Es gibt heute anscheinend echt noch Filme mit denen man wirklich nicht rechnet. Und das meine ich im positiven Sinne ...
Sicher ist - wie auch aus den anderen Reviews ersichtlich - Kevin Smith "Red State" ein Film, der die Gemüter spaltet. Das liegt aber auch großteils daran, was man erwartet und was man kennt.
Auf den ersten Blick (Inhaltsangabe, Cover etc.) geht man hier von einem Thriller, einem Drama oder einem weiteren Torture-Porn-Vertreter und deren bekannten Genre-Konventionen aus.
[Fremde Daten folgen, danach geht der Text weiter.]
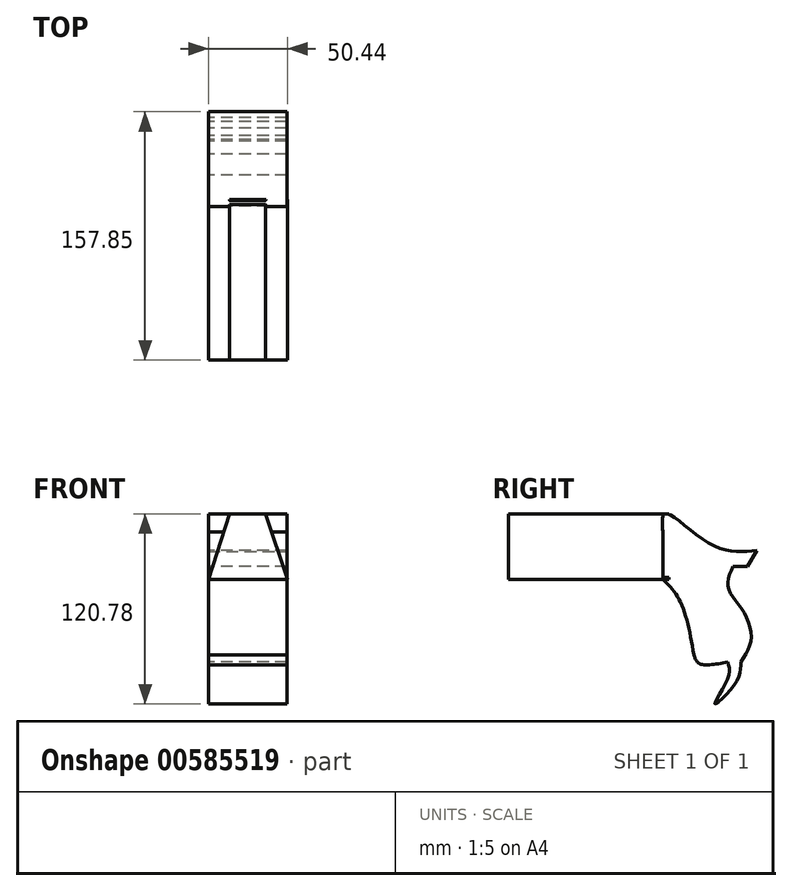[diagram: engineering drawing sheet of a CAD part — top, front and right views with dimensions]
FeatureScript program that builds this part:
annotation { "Feature Type Name" : "Feature", "Feature Type Description" : "" }
export const myFeature = defineFeature(function(context is Context, id is Id, definition is map)
    precondition{}
    {
        {
            var Q0;
            Q0=qCreatedBy(makeId("Right.planeOp"),FACE);
            var sketch = newSketch(context, id + "F0", { "sketchPlane" : qUnion([Q0])});
            skFitSpline(sketch, "E0", {"points": [v(97.92, 0) * mm, v(108.66, -13.27) * mm, v(117.75, -47.99) * mm], "startDerivative": vector(28.56, -27.17) * mm, "endDerivative": vector(12.12, -66.4) * mm});
            skFitSpline(sketch, "E1", {"points": [v(117.75, -47.99) * mm, v(121.06, -53.36) * mm, v(139.25, -52.53) * mm], "startDerivative": vector(5.22, -17.43) * mm, "endDerivative": vector(35.18, 6.3) * mm});
            skFitSpline(sketch, "E2", {"points": [v(139.25, -52.53) * mm, v(139.25, -62.87) * mm, v(130.98, -78.99) * mm, v(144.2, -65.76) * mm, v(147.51, -52.53) * mm], "startDerivative": vector(12.36, -41.29) * mm, "endDerivative": vector(-0.25, 50.18) * mm});
            skFitSpline(sketch, "E3", {"points": [v(147.51, -52.53) * mm, v(154.13, -36.83) * mm, v(147.51, -17.82) * mm, v(139.25, -4.6) * mm, v(142.55, 8.22) * mm], "startDerivative": vector(37.18, 58.72) * mm, "endDerivative": vector(27.01, 58.83) * mm});
            skLineSegment(sketch, "E4", {"start": v(142.55, 8.22) * mm, "end": v(151.65, 8.22) * mm});
            skLineSegment(sketch, "E5", {"start": v(97.92, 0) * mm, "end": v(97.92, 30.13) * mm});
            skLineSegment(sketch, "E6", {"start": v(151.65, 8.22) * mm, "end": v(157.85, 18.55) * mm});
            skFitSpline(sketch, "E7", {"points": [v(157.85, 18.55) * mm, v(129.33, 21.86) * mm, v(99.57, 41.7) * mm, v(97.92, 30.13) * mm], "startDerivative": vector(-74.42, -9.29) * mm, "endDerivative": vector(5.76, -71.67) * mm});
            skSolve(sketch);
        }
        {
            var Q0;
            Q0=makeQuery(id+"F0.imprint","IMPRINT",FACE,{"disambiguationData":[TD([[makeQuery(id+"F0.imprint","IMPRINT",EDGE,{"derivedFrom":sQuery(id+"F0.wireOp",EDGE,"E0")}),1.0]])]});
            extrude(context, id + "F1", {"entities" : qUnion([Q0]), "depth" : 25 * mm, "offsetDistance" : 25 * mm, "hasSecondDirection" : true, "secondDirectionOppositeDirection" : true, "secondDirectionDepth" : 25 * mm});
        }
        {
            var Q0;
            Q0=qCreatedBy(makeId("Front.planeOp"),FACE);
            var sketch = newSketch(context, id + "F2", { "sketchPlane" : qUnion([Q0])});
            skLineSegment(sketch, "E8", {"start": v(-25, 0) * mm, "end": v(-11.5, 41.47) * mm});
            skLineSegment(sketch, "E9", {"start": v(-11.5, 41.47) * mm, "end": v(0, 41.47) * mm});
            skLineSegment(sketch, "E10", {"start": v(0, 0) * mm, "end": v(-25, 0) * mm});
            skLineSegment(sketch, "E11", {"start": v(25.44, 0) * mm, "end": v(0, 0) * mm});
            skLineSegment(sketch, "E12", {"start": v(0, 41.47) * mm, "end": v(-11.5, 41.47) * mm});
            skLineSegment(sketch, "E13", {"start": v(0, 41.47) * mm, "end": v(11.44, 41.47) * mm});
            skLineSegment(sketch, "E14", {"start": v(11.44, 41.47) * mm, "end": v(25.44, 0) * mm});
            skSolve(sketch);
        }
        {
            var Q0;
            Q0=makeQuery(id+"F2.imprint","IMPRINT",FACE,{"disambiguationData":[TD([[makeQuery(id+"F2.imprint","IMPRINT",EDGE,{"derivedFrom":sQuery(id+"F2.wireOp",EDGE,"E8")}),-1.0]])]});
            extrude(context, id + "F3", {"entities" : qUnion([Q0]), "operationType" : NewBodyOperationType.ADD, "oppositeDirection" : true, "depth" : 102 * mm, "offsetDistance" : 25 * mm});
        }
    });
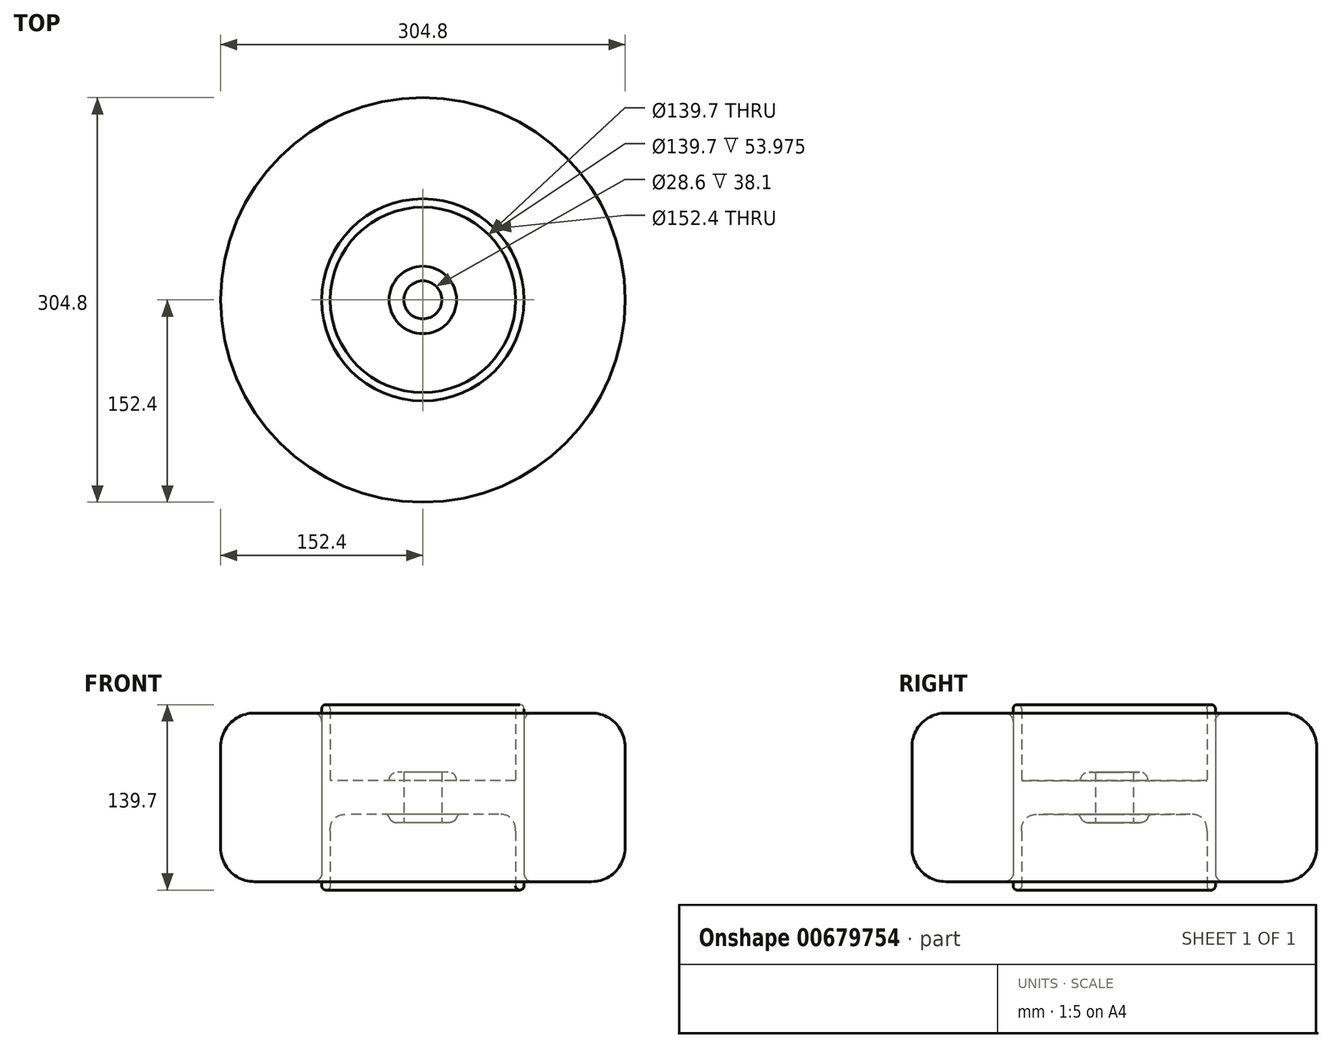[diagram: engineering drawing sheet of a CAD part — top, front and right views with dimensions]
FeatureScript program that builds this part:
annotation { "Feature Type Name" : "Feature", "Feature Type Description" : "" }
export const myFeature = defineFeature(function(context is Context, id is Id, definition is map)
    precondition{}
    {
        {
            var Q0;
            Q0=qCreatedBy(makeId("Top.planeOp"),FACE);
            var sketch = newSketch(context, id + "F0", { "sketchPlane" : qUnion([Q0])});
            skCircle(sketch, "E0", {"center": v(0, 0) * mm, "radius": 152.4 * mm});
            skCircle(sketch, "E1", {"center": v(0, 0) * mm, "radius": 76.2 * mm});
            skSolve(sketch);
        }
        {
            var Q0;
            Q0=makeQuery(id+"F0.imprint","IMPRINT",FACE,{"disambiguationData":[TD([[makeQuery(id+"F0.imprint","IMPRINT",EDGE,{"derivedFrom":sQuery(id+"F0.wireOp",EDGE,"E0")}),1.0]])]});
            extrude(context, id + "F1", {"entities" : qUnion([Q0]), "endBound" : BoundingType.SYMMETRIC, "depth" : 127 * mm, "offsetDistance" : 25.4 * mm});
        }
        {
            var Q0;
            Q0=qCreatedBy(makeId("Top.planeOp"),FACE);
            var sketch = newSketch(context, id + "F2", { "sketchPlane" : qUnion([Q0])});
            skCircle(sketch, "E2", {"center": v(0, 0) * mm, "radius": 76.2 * mm});
            skCircle(sketch, "E3", {"center": v(0, 0) * mm, "radius": 69.85 * mm});
            skSolve(sketch);
        }
        {
            var Q0;
            Q0=makeQuery(id+"F2.imprint","IMPRINT",FACE,{"disambiguationData":[TD([[makeQuery(id+"F2.imprint","IMPRINT",EDGE,{"derivedFrom":sQuery(id+"F2.wireOp",EDGE,"E2")}),1.0]])]});
            extrude(context, id + "F3", {"entities" : qUnion([Q0]), "endBound" : BoundingType.SYMMETRIC, "depth" : 139.7 * mm, "offsetDistance" : 25.4 * mm});
        }
        {
            var Q0;
            Q0=qCreatedBy(makeId("Top.planeOp"),FACE);
            var sketch = newSketch(context, id + "F4", { "sketchPlane" : qUnion([Q0])});
            skCircle(sketch, "E4", {"center": v(0, 0) * mm, "radius": 69.85 * mm});
            skCircle(sketch, "E5", {"center": v(0, 0) * mm, "radius": 25.4 * mm});
            skSolve(sketch);
        }
        {
            var Q0;
            Q0=makeQuery(id+"F4.imprint","IMPRINT",FACE,{"disambiguationData":[TD([[makeQuery(id+"F4.imprint","IMPRINT",EDGE,{"derivedFrom":sQuery(id+"F4.wireOp",EDGE,"E4")}),1.0]])]});
            extrude(context, id + "F5", {"entities" : qUnion([Q0]), "operationType" : NewBodyOperationType.ADD, "endBound" : BoundingType.SYMMETRIC, "depth" : 25.4 * mm, "offsetDistance" : 25.4 * mm});
        }
        {
            var Q0;
            Q0=qCreatedBy(makeId("Top.planeOp"),FACE);
            var sketch = newSketch(context, id + "F6", { "sketchPlane" : qUnion([Q0])});
            skCircle(sketch, "E6", {"center": v(0, 0) * mm, "radius": 14.3 * mm});
            skCircle(sketch, "E7", {"center": v(0, 0) * mm, "radius": 25.4 * mm});
            skSolve(sketch);
        }
        {
            var Q0;
            Q0=makeQuery(id+"F6.imprint","IMPRINT",FACE,{"disambiguationData":[TD([[makeQuery(id+"F6.imprint","IMPRINT",EDGE,{"derivedFrom":sQuery(id+"F6.wireOp",EDGE,"E6")}),-1.0]])]});
            extrude(context, id + "F7", {"entities" : qUnion([Q0]), "operationType" : NewBodyOperationType.ADD, "endBound" : BoundingType.SYMMETRIC, "depth" : 38.1 * mm, "offsetDistance" : 25.4 * mm});
        }
        {
            var Q0;
            Q0=makeQuery(id+"F1.opExtrude","CAP_EDGE",EDGE,{"disambiguationData":[OSD([sQuery(id+"F0.wireOp",EDGE,"E1")])],"isStart":false});
            var Q1;
            Q1=makeQuery(id+"F1.opExtrude","CAP_EDGE",EDGE,{"disambiguationData":[OSD([sQuery(id+"F0.wireOp",EDGE,"E1")])],"isStart":true});
            fillet(context, id + "F8", {"entities" : qUnion([Q0, Q1]), "radius" : 6.35 * mm, "tangentPropagation" : true, "allowEdgeOverflow" : false});
        }
        {
            var Q0;
            Q0=makeQuery(id+"F1.opExtrude","SWEPT_FACE",FACE,{"disambiguationData":[OSD([sQuery(id+"F0.wireOp",EDGE,"E0")])]});
            fillet(context, id + "F9", {"entities" : qUnion([Q0]), "radius" : 25.4 * mm, "tangentPropagation" : true, "allowEdgeOverflow" : false});
        }
        {
            var Q0;
            Q0=makeQuery(id+"F3.opExtrude","CAP_FACE",FACE,{"disambiguationData":[OSD([sQuery(id+"F2.wireOp",EDGE,"E2"),sQuery(id+"F2.wireOp",EDGE,"E3")])],"isStart":true});
            var Q1;
            Q1=makeQuery(id+"F3.opExtrude","CAP_FACE",FACE,{"disambiguationData":[OSD([sQuery(id+"F2.wireOp",EDGE,"E2"),sQuery(id+"F2.wireOp",EDGE,"E3")])],"isStart":false});
            fillet(context, id + "F10", {"entities" : qUnion([Q0, Q1]), "radius" : 3.17 * mm, "tangentPropagation" : true, "allowEdgeOverflow" : false});
        }
        {
            var Q0;
            Q0=makeQuery(id+"F5.opExtrude","CAP_EDGE",EDGE,{"disambiguationData":[OSD([sQuery(id+"F4.wireOp",EDGE,"E4")])],"isStart":true});
            var Q1;
            Q1=makeQuery(id+"F5.opExtrude","CAP_EDGE",EDGE,{"disambiguationData":[OSD([sQuery(id+"F4.wireOp",EDGE,"E4")])],"isStart":false});
            fillet(context, id + "F11", {"entities" : qUnion([Q0, Q1]), "radius" : 12.7 * mm, "tangentPropagation" : true, "rho" : 0.5, "crossSection" : FilletCrossSection.CONIC, "allowEdgeOverflow" : false});
        }
        {
            var Q0;
            Q0=makeQuery(id+"F5.opExtrude","CAP_EDGE",EDGE,{"disambiguationData":[OSD([sQuery(id+"F4.wireOp",EDGE,"E5")])],"isStart":false});
            var Q1;
            Q1=makeQuery(id+"F5.opExtrude","CAP_EDGE",EDGE,{"disambiguationData":[OSD([sQuery(id+"F4.wireOp",EDGE,"E5")])],"isStart":true});
            fillet(context, id + "F12", {"entities" : qUnion([Q0, Q1]), "radius" : 3.17 * mm, "tangentPropagation" : true, "allowEdgeOverflow" : false});
        }
        {
            var Q0;
            Q0=makeQuery(id+"F7.opExtrude","CAP_EDGE",EDGE,{"disambiguationData":[OSD([sQuery(id+"F6.wireOp",EDGE,"E7")])],"isStart":true});
            var Q1;
            Q1=makeQuery(id+"F7.opExtrude","CAP_EDGE",EDGE,{"disambiguationData":[OSD([sQuery(id+"F6.wireOp",EDGE,"E7")])],"isStart":false});
            fillet(context, id + "F13", {"entities" : qUnion([Q0, Q1]), "radius" : 6.35 * mm, "tangentPropagation" : true, "allowEdgeOverflow" : false});
        }
    });
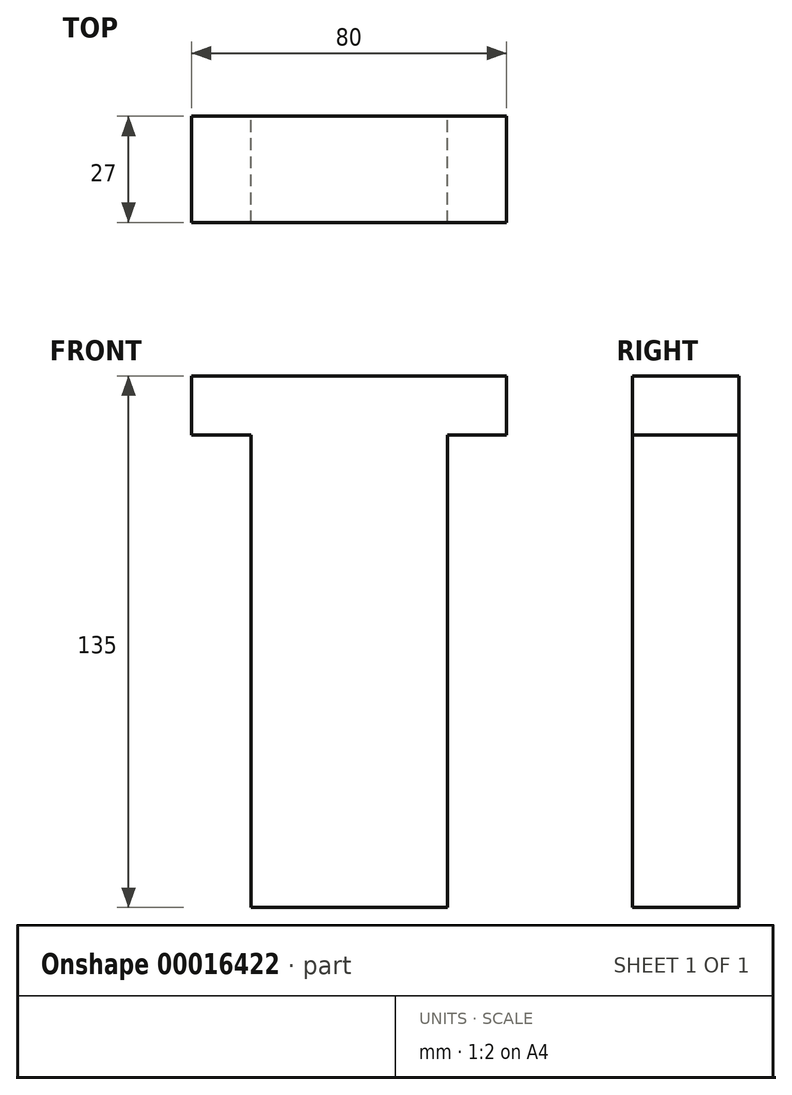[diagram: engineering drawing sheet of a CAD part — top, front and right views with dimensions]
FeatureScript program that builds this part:
annotation { "Feature Type Name" : "Feature", "Feature Type Description" : "" }
export const myFeature = defineFeature(function(context is Context, id is Id, definition is map)
    precondition{}
    {
        {
            var Q0;
            Q0=qCreatedBy(makeId("Front.planeOp"),FACE);
            var sketch = newSketch(context, id + "F0", { "sketchPlane" : qUnion([Q0])});
            skLineSegment(sketch, "E0", {"start": v(-40, 0) * mm, "end": v(-24.95, 0) * mm});
            skLineSegment(sketch, "E1", {"start": v(25.05, 0) * mm, "end": v(25.05, -120) * mm});
            skLineSegment(sketch, "E2", {"start": v(25.05, -120) * mm, "end": v(-24.95, -120) * mm});
            skLineSegment(sketch, "E3", {"start": v(-24.95, -120) * mm, "end": v(-24.95, 0) * mm});
            skLineSegment(sketch, "E4", {"start": v(0, 0) * mm, "end": v(0, 15) * mm});
            skLineSegment(sketch, "E5.0", {"start": v(40, 0) * mm, "end": v(40, 15) * mm});
            skLineSegment(sketch, "E6.0", {"start": v(-40, 0) * mm, "end": v(-40, 15) * mm});
            skLineSegment(sketch, "E7", {"start": v(-40, 15) * mm, "end": v(40, 15) * mm});
            skLineSegment(sketch, "E8.trimOffspring", {"start": v(25.05, 0) * mm, "end": v(40, 0) * mm});
            skSolve(sketch);
        }
        {
            var Q0;
            Q0=makeQuery(id+"F0.imprint","IMPRINT",FACE,{"disambiguationData":[TD([[makeQuery(id+"F0.imprint","IMPRINT",EDGE,{"derivedFrom":sQuery(id+"F0.wireOp",EDGE,"E0")}),1.0]])]});
            extrude(context, id + "F1", {"entities" : qUnion([Q0]), "depth" : 27 * mm});
        }
    });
Kevin Smith Film spielt auch ganz geschickt mit diesen Erwartungen ... und entäuscht diese bewusst.
- Achtung Spoiler -
So erwartet man anfangs eine Torture Porn-Folter-Orgie wie "Hostel", in der die sympathiegewinnenenden Identifikationsfiguren (die 3 Jungs) gerade noch so fliehen können ... falsch gedacht.
In einem Thriller, würde man nun für ein genre-typisches Happy End zusehends auf den abgehalfterten Sheriff, dann auf den ATF-Agent und sein Team setzen, die nun alles zum guten wendet .... auch nicht. Die kümmern sich nur um ihre Befehle und ihren Leumund.
Für den dramatischen Ansatz kommt jetzt ein hübsches junges Töchterchen der Sekten-Familie als Sympathieträgerin in Betracht, die mit Hilfe der letzten Geisel, doch nur die lieben Kinder in diesem Massaker retten will ... wieder nix.
In einem Action-Film wäre jetzt ein bereinigender Shoot-Out zum Schluss angedacht .. auch nicht ...
Jetzt könnte man natürlich einwerfen, dass Kevin Smith, dass einfach nicht auf die Reihe gekriegt hat, aber dafür ist der Film viel zu gut inszeniert. Die Figuren, das Drehbuch, die Darstellung passt immer ... nur wird immer wieder was unerwartetes gedreht ... und überrascht damit umso mehr.
Im Gegensatz zu anderen Filmen, bei denen man immer rechtzeitig weiß, wie es weiter und meistens auch, wie aus geht, wird man hier stets gefordert, dabei zu bleiben.
Selbst die im Thriller- und Horror-Genre häufig benutzten, nicht wirklich überraschenden Twists gibt es hier nicht.
Coole One-Liner und ironische Dialoge passend zu gewalthaltigen Szenen a la Tarantino werden ebenfalls vermieden (was mich bei Kevin Smith am meisten überraschte).
Auch der mahnende Zeigefinger (gegen böse Sekten) a la Michael Moore und Schwarz-Weiß-Malerei (a la Spielberg) kommt hier nicht zum Einsatz ...
Bei allem, was es in diesem Film bewusst nicht gibt, ist jedoch Kevin Smith ein klasse inszenierter Film gelungen. Auch wenn es (bewusst!) keine dauerhaften sympathietragenden Figuren gibt spielt jeder seine Rolle einzigartig. Der unberechenbar agierende Sektenführer, die illusionslosen ATF-Agenten, die Sektenmitglieder, die jugendlichen Opfer ... alle machen ihre Rolle gut, ohne jedoch tragende "Hauptfigur" zu sein. Es gibt häufig Gewaltdarstellungen, jedoch ohne Selbstzweck.
Also ... meines Erachtens hat Kevin Smith hier bewusst versucht, einen Film ohne die Genre-typischen Konventionen zu machen, die uns bei den heutigen Hollywood-Produktionen schon gar nicht mehr auffallen. Er täuscht hier bewusst etwas an, um es dann wieder in eine andere Richtung zu treiben.
Dies gibt einen erfrischenden Blick auf das Medium Film jenseits der typischen Filmindustrie-Produkte Drama, Thriller, Action und Quäl-Horrow a la "Saw".
Dass der Film trotzdem fesselt, ist der guten Inszenierung, der durch die Bank weg guten Darsteller und nicht zuletzt der überrschenden Art und Weise der Umsetzung (gut angetäuscht und ...) geschuldet.
P.S.: Die in den anderen Reviews kritisierten Punkte, des hier für den Sektenführer dargestellte Feindbildes "Homosexuelle" als auch die fehlenden, relativ schnell sterbenden Figuren als Sympathieträger sind m.E. für Kevin Smith nur Mittel des o.a. Zwecks und haben eigentlich für den Film keine große Bedeutung.